Find the word "lines" in the records and copy every line where it occurs.
=== Section Start ===
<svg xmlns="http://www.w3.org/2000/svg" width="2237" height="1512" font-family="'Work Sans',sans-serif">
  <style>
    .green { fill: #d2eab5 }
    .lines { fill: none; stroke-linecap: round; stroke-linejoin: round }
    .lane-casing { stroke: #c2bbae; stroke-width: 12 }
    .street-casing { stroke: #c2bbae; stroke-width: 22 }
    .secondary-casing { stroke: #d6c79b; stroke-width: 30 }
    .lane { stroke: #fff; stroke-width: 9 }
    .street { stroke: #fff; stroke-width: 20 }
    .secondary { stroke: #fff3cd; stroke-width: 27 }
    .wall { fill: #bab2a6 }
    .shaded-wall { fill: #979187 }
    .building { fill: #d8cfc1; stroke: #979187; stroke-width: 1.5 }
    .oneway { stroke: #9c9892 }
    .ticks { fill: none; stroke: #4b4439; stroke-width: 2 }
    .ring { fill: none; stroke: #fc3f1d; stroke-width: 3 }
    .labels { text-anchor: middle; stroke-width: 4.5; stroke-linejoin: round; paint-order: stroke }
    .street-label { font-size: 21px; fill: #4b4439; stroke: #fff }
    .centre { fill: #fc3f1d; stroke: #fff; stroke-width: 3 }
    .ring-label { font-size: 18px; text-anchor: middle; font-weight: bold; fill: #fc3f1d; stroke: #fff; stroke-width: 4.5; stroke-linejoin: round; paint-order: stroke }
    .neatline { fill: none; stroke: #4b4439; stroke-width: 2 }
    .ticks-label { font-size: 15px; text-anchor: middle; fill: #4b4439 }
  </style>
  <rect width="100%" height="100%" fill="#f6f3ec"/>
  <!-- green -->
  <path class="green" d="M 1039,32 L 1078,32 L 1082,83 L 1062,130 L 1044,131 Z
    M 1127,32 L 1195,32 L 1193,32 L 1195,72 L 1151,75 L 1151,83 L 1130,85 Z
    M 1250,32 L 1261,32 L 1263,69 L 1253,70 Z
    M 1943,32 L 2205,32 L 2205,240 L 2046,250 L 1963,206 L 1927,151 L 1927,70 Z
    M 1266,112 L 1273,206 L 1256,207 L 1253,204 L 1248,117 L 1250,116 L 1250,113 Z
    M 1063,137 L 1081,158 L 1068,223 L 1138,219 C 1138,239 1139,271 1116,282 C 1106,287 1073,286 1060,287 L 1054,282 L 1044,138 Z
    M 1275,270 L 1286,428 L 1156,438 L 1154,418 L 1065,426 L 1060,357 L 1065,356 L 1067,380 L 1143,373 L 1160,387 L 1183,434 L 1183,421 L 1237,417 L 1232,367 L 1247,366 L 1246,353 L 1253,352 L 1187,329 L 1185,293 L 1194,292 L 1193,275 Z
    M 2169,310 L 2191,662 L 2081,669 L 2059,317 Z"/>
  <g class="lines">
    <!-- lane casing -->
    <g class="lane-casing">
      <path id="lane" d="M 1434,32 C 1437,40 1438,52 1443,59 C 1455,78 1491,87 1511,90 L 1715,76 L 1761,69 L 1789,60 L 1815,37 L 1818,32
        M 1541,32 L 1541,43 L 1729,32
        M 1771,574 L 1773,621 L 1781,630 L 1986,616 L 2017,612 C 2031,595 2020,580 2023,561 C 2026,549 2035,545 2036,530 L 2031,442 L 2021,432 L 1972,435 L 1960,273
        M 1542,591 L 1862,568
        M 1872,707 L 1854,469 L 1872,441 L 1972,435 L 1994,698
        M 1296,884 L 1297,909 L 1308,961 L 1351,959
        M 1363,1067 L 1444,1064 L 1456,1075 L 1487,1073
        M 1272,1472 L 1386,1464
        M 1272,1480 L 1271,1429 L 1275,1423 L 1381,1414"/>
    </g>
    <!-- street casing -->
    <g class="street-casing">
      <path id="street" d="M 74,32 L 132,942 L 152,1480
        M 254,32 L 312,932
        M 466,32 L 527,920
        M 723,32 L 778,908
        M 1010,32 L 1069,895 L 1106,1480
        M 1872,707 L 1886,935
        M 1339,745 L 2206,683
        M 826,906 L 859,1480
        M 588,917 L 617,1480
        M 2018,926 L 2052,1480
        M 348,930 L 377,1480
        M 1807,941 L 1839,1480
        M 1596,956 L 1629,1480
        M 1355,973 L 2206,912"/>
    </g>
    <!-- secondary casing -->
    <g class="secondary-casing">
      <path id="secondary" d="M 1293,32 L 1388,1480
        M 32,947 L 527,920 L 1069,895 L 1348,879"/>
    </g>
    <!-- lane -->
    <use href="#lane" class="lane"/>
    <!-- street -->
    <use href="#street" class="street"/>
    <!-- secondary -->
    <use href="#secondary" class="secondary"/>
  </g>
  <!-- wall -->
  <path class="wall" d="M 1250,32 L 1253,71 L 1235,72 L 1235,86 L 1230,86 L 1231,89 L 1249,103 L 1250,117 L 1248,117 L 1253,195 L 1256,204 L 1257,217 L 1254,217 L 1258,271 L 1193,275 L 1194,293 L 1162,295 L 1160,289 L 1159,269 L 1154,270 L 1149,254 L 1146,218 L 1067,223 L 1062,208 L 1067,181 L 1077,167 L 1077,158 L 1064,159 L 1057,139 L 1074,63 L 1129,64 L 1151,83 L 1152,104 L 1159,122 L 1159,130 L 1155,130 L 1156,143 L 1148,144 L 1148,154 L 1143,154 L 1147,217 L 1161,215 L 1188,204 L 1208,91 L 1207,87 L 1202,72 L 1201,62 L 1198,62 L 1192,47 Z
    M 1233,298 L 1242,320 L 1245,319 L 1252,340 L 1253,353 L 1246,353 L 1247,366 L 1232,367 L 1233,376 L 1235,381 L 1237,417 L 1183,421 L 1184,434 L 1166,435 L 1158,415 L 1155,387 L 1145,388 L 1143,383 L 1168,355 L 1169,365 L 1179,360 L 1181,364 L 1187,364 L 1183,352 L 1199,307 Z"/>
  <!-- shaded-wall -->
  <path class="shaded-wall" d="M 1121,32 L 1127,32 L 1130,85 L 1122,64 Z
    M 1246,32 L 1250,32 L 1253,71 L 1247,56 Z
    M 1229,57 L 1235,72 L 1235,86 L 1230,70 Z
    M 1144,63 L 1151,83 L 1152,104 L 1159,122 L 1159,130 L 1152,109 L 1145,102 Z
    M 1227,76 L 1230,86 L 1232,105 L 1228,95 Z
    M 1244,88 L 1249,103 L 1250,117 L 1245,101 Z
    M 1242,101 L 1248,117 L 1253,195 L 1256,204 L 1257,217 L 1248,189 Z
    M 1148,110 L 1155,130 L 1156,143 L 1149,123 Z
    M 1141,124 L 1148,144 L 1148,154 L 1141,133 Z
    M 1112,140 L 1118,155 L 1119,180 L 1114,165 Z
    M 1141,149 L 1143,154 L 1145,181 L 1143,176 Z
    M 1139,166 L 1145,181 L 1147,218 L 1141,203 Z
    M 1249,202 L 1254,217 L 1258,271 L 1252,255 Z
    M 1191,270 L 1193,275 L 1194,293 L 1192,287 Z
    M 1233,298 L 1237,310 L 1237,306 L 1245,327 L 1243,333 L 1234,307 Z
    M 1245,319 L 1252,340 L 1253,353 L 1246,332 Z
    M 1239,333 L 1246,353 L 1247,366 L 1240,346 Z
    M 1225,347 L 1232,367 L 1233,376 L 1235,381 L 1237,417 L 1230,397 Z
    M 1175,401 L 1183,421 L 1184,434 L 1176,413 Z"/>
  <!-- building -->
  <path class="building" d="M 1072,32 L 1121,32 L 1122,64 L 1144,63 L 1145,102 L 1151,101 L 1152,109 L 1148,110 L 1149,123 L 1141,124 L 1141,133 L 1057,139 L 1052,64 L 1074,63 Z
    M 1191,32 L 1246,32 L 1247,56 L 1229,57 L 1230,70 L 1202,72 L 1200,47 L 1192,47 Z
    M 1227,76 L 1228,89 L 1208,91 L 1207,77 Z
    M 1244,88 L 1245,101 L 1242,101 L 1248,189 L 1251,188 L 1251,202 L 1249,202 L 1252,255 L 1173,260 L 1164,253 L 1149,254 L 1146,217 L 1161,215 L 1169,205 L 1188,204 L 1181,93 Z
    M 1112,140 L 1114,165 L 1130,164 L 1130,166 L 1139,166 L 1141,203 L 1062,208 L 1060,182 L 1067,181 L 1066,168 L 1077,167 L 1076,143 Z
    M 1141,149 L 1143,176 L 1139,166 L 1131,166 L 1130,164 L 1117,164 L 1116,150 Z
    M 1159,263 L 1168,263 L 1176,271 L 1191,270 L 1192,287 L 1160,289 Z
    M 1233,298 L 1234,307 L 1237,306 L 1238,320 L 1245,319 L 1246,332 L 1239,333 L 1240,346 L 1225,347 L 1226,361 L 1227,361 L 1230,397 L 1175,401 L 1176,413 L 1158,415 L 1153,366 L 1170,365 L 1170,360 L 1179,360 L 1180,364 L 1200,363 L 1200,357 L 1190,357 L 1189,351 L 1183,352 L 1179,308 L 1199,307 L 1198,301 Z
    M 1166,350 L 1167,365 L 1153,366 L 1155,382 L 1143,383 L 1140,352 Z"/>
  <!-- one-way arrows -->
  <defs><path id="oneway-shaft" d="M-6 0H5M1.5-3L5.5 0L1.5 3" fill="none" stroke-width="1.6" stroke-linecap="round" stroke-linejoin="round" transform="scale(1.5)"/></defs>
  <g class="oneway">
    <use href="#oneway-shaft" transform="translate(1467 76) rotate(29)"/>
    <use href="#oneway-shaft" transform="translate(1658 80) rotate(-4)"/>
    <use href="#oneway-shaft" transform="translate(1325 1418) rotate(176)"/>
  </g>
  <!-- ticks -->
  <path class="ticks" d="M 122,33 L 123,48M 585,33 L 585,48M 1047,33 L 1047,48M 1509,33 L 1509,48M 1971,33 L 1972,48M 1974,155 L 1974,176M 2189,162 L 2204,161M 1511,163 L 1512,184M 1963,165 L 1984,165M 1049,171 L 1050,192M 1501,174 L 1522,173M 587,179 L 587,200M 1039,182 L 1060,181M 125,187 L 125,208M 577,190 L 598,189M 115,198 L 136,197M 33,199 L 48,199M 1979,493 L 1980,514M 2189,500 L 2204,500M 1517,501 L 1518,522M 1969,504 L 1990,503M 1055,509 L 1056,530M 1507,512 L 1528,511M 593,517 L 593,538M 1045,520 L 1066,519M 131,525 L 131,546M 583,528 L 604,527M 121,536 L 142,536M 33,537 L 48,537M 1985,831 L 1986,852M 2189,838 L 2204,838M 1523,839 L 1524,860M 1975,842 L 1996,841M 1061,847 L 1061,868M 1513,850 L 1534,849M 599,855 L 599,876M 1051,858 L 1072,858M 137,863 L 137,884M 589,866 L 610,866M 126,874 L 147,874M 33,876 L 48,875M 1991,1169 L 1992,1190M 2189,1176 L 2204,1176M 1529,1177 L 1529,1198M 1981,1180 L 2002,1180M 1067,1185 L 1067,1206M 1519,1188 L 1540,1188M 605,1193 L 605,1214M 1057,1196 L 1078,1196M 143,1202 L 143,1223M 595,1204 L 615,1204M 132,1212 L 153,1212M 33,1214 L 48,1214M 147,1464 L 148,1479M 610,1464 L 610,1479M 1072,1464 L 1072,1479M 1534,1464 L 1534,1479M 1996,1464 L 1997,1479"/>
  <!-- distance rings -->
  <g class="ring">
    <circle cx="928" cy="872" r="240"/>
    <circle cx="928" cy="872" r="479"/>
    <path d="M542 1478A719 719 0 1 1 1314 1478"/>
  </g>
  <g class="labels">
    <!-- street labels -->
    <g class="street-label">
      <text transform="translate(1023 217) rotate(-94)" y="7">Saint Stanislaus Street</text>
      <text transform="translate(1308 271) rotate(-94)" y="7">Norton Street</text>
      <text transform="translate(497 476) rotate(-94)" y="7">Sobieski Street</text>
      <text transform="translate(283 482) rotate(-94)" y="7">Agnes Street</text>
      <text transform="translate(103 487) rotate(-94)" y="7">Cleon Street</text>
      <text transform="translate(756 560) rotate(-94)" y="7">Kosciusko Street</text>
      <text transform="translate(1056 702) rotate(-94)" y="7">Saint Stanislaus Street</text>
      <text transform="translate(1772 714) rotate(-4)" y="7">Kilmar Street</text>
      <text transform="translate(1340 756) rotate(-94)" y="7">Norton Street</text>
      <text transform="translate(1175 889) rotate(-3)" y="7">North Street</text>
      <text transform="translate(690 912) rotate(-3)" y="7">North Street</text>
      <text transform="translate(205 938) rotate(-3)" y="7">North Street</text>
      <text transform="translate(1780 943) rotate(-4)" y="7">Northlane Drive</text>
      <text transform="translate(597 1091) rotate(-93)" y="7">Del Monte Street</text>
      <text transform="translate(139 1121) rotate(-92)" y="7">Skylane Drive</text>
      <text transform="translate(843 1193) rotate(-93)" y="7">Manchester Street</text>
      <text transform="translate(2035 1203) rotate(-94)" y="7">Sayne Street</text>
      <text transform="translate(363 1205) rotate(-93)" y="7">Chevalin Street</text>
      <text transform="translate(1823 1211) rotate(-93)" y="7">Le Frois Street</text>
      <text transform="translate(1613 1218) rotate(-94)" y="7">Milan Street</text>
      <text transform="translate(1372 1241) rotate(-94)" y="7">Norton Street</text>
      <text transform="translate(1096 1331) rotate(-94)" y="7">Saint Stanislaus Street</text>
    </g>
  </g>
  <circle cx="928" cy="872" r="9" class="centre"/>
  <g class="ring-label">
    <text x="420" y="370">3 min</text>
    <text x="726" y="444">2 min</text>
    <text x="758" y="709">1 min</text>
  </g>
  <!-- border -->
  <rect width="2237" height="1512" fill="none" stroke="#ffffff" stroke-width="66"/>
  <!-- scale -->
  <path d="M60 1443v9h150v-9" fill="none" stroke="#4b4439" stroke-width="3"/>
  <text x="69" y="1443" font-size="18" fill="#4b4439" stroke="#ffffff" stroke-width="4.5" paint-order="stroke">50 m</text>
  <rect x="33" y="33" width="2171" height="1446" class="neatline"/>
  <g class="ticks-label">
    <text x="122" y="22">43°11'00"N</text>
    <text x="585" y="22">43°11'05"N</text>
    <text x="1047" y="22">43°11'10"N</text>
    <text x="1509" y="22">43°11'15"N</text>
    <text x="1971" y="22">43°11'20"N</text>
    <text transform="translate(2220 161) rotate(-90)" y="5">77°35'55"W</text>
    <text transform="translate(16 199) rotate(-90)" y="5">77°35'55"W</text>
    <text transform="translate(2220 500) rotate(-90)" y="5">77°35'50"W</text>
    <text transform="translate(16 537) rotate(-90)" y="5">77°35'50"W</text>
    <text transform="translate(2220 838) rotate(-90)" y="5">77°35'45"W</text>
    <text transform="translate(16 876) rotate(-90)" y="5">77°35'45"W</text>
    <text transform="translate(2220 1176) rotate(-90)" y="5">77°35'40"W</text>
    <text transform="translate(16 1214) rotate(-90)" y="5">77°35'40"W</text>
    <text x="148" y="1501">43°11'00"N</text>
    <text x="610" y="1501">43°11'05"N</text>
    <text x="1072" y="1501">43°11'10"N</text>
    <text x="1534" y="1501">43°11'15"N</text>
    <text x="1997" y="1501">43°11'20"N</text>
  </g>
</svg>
=== Section End ===
◆ **OUTPUT FOR THIS TASK**
    .lines { fill: none; stroke-linecap: round; stroke-linejoin: round }
  <g class="lines">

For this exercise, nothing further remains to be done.